Enchantment: An Antidote to Pessimistic Laziness and Boredom
(A meditation for myself, at a moment when I feel the heaviness and compression of human so-called civilization. I’m posting it here in case someone like you might be feeling something similar. Perhaps we can take heart in enchantment, together.)
Note to self: the modern habit of doom-and-glooming the world (and blaming my neighbours for the crisis of the day because they don’t see it the same way I do) is not just the fast track to depression. It’s lazy, and boring.
This quote from René Magritte has been haunting me for days, in the most disturbingly delightful way:
“Life is wasted when we make it more terrifying, precisely because it is so easy to do so. It is an easy task, because people who are intellectually lazy are convinced that this miserable terror is “the truth”, that this terror is knowledge of the “extra-mental” world. This is an easy way out, resulting in a banal explanation of the world as terrifying.
Creating enchantment is an effective means of counteracting this depressing, banal habit.”*
It should go without saying, but just as a reminder: the algorithms of social media platforms elevate and escalate the most extreme edges of the social curve, even prioritizing the voices of those who have become actually unhinged, at one end of the political spectrum, or the other.
Whatever other benefits they offer us, our modern channels of communication are also contributor and amplifier of the darkest of mental states. We are supposed to feel rage or despair or impossible envy, when we get off a scrolling session on Facebook, Twitter, Instagram, Tik-Tok, YouTube. And the cable tv or newspapers of legacy media are, of course, equally unwholesome.
Bad news, polarization, outrage, multiple crises that we are apparently powerless to do anything about: the collective addiction to such is so banal as to become ironically, tragically un-newsworthy
Disgust with my neighbour is . . . pretty ho-hum.
There are fascinating people to discover.

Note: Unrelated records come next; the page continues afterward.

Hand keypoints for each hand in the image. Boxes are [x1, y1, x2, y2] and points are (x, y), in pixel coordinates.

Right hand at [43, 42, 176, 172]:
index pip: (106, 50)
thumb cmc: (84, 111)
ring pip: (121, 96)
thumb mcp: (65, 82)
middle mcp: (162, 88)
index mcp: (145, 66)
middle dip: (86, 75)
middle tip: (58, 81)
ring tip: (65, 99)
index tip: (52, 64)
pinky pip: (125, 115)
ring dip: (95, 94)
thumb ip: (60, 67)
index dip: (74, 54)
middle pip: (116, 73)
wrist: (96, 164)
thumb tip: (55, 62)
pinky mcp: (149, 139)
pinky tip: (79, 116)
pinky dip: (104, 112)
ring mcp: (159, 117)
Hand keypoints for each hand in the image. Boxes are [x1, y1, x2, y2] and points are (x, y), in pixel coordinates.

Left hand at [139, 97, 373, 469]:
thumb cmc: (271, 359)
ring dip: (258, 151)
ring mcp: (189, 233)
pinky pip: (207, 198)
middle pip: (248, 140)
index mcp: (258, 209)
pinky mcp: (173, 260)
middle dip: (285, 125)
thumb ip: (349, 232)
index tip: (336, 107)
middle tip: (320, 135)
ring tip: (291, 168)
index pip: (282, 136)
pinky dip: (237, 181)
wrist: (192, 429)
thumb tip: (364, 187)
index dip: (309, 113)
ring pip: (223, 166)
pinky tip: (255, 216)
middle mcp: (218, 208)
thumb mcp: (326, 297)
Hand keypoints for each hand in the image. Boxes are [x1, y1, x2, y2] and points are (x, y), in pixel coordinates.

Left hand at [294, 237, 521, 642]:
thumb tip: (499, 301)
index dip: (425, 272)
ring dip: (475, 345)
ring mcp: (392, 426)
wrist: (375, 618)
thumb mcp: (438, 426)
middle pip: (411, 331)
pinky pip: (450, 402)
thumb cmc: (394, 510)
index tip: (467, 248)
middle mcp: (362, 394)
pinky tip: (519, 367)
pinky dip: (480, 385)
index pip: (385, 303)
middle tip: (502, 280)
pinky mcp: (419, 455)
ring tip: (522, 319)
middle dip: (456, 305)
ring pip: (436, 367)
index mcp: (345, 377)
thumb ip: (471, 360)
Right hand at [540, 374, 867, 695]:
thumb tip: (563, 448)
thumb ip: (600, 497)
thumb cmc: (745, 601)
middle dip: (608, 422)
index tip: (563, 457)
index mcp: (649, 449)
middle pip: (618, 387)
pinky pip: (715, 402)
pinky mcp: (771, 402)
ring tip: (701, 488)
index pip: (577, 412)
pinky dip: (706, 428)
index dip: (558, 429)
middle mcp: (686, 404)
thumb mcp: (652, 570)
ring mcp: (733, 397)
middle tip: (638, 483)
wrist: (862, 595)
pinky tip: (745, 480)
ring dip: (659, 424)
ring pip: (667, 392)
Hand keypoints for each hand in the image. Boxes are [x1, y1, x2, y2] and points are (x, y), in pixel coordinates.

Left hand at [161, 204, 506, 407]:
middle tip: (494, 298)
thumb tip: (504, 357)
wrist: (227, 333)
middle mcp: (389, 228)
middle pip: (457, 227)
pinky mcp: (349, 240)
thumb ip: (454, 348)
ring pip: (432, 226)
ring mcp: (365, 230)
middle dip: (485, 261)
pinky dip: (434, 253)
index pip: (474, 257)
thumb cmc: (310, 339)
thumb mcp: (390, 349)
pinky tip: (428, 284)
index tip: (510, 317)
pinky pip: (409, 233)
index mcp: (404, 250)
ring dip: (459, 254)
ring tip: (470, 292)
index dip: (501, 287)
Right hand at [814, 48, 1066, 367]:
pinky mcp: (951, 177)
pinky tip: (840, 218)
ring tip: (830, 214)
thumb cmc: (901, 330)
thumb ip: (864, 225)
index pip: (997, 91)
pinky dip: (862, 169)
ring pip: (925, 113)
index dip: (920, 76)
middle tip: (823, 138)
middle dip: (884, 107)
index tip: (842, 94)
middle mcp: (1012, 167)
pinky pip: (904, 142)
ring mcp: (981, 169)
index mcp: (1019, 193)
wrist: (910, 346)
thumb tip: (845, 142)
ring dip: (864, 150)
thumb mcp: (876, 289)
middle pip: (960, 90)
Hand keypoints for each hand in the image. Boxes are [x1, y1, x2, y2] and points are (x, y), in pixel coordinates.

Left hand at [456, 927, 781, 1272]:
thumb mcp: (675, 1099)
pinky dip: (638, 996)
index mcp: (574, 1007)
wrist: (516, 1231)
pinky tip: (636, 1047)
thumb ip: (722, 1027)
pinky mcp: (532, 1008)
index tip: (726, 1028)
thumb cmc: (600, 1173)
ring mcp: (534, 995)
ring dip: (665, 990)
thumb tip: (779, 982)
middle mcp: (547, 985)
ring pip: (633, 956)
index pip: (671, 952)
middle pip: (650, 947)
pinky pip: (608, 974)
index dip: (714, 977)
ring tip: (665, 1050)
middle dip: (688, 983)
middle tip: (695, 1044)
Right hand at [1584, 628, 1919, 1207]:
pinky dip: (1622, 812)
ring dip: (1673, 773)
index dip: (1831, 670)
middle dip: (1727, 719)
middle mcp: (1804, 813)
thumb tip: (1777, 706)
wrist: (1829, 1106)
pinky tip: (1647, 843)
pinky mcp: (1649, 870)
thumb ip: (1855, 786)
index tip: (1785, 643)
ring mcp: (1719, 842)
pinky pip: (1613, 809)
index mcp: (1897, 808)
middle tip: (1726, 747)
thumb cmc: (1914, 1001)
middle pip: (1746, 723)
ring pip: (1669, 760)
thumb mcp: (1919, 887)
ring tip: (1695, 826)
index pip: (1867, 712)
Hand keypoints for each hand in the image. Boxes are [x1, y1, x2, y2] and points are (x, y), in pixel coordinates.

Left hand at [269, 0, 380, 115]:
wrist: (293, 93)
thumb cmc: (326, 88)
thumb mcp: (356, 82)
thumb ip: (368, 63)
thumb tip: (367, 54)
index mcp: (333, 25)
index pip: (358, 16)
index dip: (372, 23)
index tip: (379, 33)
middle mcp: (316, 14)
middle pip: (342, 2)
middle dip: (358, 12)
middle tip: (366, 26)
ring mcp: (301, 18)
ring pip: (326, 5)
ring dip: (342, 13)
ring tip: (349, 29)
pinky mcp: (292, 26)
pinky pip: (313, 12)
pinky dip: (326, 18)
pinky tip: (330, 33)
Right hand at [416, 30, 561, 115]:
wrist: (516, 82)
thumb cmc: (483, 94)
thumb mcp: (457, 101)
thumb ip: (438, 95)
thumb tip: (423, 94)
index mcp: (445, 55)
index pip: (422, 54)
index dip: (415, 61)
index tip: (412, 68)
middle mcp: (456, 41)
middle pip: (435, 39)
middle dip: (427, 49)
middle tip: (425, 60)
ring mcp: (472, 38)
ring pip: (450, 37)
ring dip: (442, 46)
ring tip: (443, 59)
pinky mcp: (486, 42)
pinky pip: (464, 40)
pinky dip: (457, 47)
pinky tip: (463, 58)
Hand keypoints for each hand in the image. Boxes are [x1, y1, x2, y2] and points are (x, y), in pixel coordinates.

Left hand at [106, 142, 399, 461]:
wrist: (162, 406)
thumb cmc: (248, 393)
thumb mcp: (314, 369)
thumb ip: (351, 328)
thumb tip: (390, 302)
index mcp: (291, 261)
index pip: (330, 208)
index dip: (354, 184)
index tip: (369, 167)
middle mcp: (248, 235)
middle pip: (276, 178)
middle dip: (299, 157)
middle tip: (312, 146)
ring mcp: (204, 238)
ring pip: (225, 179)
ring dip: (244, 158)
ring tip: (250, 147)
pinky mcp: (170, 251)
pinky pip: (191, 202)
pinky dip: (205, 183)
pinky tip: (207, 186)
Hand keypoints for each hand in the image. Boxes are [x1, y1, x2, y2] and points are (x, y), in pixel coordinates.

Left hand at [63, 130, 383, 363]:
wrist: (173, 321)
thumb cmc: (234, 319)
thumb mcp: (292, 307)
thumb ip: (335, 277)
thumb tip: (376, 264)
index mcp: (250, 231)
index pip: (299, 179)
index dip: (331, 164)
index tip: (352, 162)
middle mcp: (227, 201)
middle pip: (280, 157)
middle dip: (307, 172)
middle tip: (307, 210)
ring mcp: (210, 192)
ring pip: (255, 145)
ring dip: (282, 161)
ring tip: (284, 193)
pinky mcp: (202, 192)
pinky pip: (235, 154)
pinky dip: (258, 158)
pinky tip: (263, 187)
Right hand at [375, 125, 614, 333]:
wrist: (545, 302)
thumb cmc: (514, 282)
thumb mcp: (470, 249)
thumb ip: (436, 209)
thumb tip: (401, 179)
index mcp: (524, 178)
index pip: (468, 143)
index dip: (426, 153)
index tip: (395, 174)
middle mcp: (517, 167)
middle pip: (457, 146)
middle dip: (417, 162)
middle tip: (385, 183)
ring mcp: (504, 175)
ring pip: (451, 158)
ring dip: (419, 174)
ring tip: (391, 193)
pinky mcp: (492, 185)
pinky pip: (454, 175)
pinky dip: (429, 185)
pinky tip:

Assuming that politics, human beings, and the earth’s ecology are going to hell in a hand basket unless I sit here, typing retorts at my neighbour, or self-flagellating over my mutable and immutable characteristics. . . is lacking in both imagination and magic.
I am so much more than that. You are so much more than that. The world is wild, and full of wonder.
Choosing dull narrow-mindedness and pessimism because it is spoon-fed to me is lazy, when there is a whole cornucopia of thought forms, natural environment, art, skills to learn, groups to participate with, people to help, ways to explore, contributions that are worthy of my very best self. In other words: presence, pleasure and purpose.
There are endless things to be curious about, and create.
This wild world, hung in the vastness of universe, is so much more miraculous than what my species of ‘human beings’ describes as challenge, or crisis.
Even when I’m exhausted, and all is heaviness. An infinitesimal slice of enchantment—of falling under the song-spell of Life— can alter the physics of the moment.
This is not to pollyanna it, or spiritually bypass the work of the individual, or of the collective. This is not to deny the horror of millennia of suffering, or our capacity to create our own extinction.
It is only to remind myself that when I limit my perspective to what I have decided is ‘the truth’ based on our disturbing and predictable human behaviour, I lose access to enthusiasm, purpose, and whatever agency I may yet have.
And these, too, are truths in the world.
They might even offer some solutions, to our collective troubles.
My invitation today, to me and to you: go find some enchantment.
Choose something, ponder something, remember something, make something, grow something, go somewhere, be with another creature. . . practice whatever it is I have, that holds me in wholeness, and unlocks my remembrance of enchantment in the world.